▶ **RECORDS**
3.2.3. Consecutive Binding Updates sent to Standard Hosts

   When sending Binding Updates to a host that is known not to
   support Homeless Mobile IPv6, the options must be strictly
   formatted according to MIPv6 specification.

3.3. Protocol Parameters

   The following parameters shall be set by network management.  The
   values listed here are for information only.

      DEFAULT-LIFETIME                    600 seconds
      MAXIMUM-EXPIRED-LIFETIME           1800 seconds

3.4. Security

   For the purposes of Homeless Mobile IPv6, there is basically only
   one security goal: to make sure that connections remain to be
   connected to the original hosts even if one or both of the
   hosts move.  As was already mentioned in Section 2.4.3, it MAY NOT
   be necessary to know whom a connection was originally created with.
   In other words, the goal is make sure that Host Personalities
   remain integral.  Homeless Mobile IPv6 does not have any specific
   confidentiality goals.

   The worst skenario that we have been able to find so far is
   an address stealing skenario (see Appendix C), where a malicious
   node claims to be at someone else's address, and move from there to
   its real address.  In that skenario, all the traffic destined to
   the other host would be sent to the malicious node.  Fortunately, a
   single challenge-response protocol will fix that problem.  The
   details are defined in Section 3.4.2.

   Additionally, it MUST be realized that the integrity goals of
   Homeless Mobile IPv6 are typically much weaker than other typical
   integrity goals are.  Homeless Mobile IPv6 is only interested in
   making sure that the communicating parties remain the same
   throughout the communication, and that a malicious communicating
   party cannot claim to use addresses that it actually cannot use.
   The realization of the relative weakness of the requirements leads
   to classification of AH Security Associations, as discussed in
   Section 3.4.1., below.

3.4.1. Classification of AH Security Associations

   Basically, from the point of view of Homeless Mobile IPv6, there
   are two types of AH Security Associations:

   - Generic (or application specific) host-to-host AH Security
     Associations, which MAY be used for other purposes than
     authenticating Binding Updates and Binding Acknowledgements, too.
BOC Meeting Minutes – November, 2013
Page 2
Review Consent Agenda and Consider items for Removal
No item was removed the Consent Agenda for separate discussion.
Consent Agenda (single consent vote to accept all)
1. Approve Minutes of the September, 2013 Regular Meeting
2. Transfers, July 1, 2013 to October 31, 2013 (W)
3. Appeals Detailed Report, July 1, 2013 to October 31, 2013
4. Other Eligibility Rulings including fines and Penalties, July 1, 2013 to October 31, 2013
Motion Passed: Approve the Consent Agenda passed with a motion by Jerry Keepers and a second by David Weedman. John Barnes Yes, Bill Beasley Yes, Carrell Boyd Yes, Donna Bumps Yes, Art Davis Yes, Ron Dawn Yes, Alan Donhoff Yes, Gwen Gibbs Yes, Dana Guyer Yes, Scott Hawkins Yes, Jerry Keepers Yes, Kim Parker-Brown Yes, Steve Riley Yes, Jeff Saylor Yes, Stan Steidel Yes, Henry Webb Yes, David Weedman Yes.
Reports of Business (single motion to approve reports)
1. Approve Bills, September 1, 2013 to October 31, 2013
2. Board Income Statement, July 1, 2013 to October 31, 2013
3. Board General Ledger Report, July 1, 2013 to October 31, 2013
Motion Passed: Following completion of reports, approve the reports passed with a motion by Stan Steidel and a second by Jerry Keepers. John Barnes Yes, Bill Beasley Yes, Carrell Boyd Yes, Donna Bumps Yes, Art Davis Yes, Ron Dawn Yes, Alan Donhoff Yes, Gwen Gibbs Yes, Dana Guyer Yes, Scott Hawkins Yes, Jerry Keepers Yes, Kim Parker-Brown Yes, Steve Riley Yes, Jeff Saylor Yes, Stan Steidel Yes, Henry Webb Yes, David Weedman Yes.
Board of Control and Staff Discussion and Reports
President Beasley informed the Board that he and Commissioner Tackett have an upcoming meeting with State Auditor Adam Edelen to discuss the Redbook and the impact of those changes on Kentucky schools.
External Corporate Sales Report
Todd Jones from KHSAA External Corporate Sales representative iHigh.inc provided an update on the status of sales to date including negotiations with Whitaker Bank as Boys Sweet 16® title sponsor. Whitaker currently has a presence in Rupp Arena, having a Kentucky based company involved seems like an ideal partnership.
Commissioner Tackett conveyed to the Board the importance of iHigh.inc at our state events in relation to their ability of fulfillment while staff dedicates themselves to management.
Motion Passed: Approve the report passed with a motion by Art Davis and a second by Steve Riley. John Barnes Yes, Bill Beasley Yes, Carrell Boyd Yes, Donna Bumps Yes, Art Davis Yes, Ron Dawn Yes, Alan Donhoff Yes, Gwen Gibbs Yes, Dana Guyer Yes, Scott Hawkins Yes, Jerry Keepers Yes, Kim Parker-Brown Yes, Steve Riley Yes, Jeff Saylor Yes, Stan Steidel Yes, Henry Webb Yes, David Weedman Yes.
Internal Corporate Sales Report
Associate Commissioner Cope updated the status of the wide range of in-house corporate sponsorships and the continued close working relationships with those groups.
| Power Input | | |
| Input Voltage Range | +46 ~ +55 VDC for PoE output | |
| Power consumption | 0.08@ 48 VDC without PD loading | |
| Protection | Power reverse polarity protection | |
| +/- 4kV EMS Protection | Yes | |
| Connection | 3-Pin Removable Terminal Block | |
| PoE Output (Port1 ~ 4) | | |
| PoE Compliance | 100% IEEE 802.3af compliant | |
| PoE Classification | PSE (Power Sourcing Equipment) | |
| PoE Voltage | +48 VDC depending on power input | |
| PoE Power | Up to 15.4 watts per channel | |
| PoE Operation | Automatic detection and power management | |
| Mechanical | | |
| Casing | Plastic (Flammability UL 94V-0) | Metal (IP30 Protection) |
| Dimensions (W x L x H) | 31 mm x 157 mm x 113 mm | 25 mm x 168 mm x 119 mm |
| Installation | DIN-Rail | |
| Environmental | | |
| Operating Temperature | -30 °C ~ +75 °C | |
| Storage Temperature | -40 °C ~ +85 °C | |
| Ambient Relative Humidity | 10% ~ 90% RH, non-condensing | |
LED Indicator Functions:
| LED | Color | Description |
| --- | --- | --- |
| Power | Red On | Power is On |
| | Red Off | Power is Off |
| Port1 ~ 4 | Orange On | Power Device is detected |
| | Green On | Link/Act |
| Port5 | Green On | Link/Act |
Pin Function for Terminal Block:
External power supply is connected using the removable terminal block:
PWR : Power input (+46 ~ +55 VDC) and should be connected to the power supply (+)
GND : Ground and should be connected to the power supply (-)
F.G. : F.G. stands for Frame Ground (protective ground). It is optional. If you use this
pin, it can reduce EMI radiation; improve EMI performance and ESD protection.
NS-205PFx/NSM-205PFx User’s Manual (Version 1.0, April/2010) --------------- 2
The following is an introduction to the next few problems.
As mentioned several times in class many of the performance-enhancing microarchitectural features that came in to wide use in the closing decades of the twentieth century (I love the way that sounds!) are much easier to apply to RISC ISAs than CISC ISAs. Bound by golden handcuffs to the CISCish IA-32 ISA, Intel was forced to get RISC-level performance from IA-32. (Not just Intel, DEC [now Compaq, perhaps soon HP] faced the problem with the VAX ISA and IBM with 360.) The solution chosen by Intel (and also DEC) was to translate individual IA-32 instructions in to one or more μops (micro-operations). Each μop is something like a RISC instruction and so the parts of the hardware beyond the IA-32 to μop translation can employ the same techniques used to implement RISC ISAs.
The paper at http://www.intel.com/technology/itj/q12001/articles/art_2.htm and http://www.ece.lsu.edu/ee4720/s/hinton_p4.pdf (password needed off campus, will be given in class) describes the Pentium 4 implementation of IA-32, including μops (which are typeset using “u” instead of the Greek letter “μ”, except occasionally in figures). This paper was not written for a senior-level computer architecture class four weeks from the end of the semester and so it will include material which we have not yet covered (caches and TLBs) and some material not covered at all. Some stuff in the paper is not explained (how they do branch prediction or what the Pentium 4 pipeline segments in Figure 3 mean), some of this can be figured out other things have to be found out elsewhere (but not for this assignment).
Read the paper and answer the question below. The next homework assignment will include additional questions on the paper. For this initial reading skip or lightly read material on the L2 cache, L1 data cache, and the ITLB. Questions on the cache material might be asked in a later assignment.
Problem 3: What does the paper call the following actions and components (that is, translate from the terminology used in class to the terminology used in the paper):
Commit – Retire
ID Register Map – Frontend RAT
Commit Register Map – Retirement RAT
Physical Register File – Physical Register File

▶ **WORK TASK**
Out of the data above, transcribe exactly and only the lines starting with the line that has "authenticating Binding Updates" and going on through the line that has "3. Board General", both included.

▶ **RESULT**
     authenticating Binding Updates and Binding Acknowledgements, too.
BOC Meeting Minutes – November, 2013
Page 2
Review Consent Agenda and Consider items for Removal
No item was removed the Consent Agenda for separate discussion.
Consent Agenda (single consent vote to accept all)
1. Approve Minutes of the September, 2013 Regular Meeting
2. Transfers, July 1, 2013 to October 31, 2013 (W)
3. Appeals Detailed Report, July 1, 2013 to October 31, 2013
4. Other Eligibility Rulings including fines and Penalties, July 1, 2013 to October 31, 2013
Motion Passed: Approve the Consent Agenda passed with a motion by Jerry Keepers and a second by David Weedman. John Barnes Yes, Bill Beasley Yes, Carrell Boyd Yes, Donna Bumps Yes, Art Davis Yes, Ron Dawn Yes, Alan Donhoff Yes, Gwen Gibbs Yes, Dana Guyer Yes, Scott Hawkins Yes, Jerry Keepers Yes, Kim Parker-Brown Yes, Steve Riley Yes, Jeff Saylor Yes, Stan Steidel Yes, Henry Webb Yes, David Weedman Yes.
Reports of Business (single motion to approve reports)
1. Approve Bills, September 1, 2013 to October 31, 2013
2. Board Income Statement, July 1, 2013 to October 31, 2013
3. Board General Ledger Report, July 1, 2013 to October 31, 2013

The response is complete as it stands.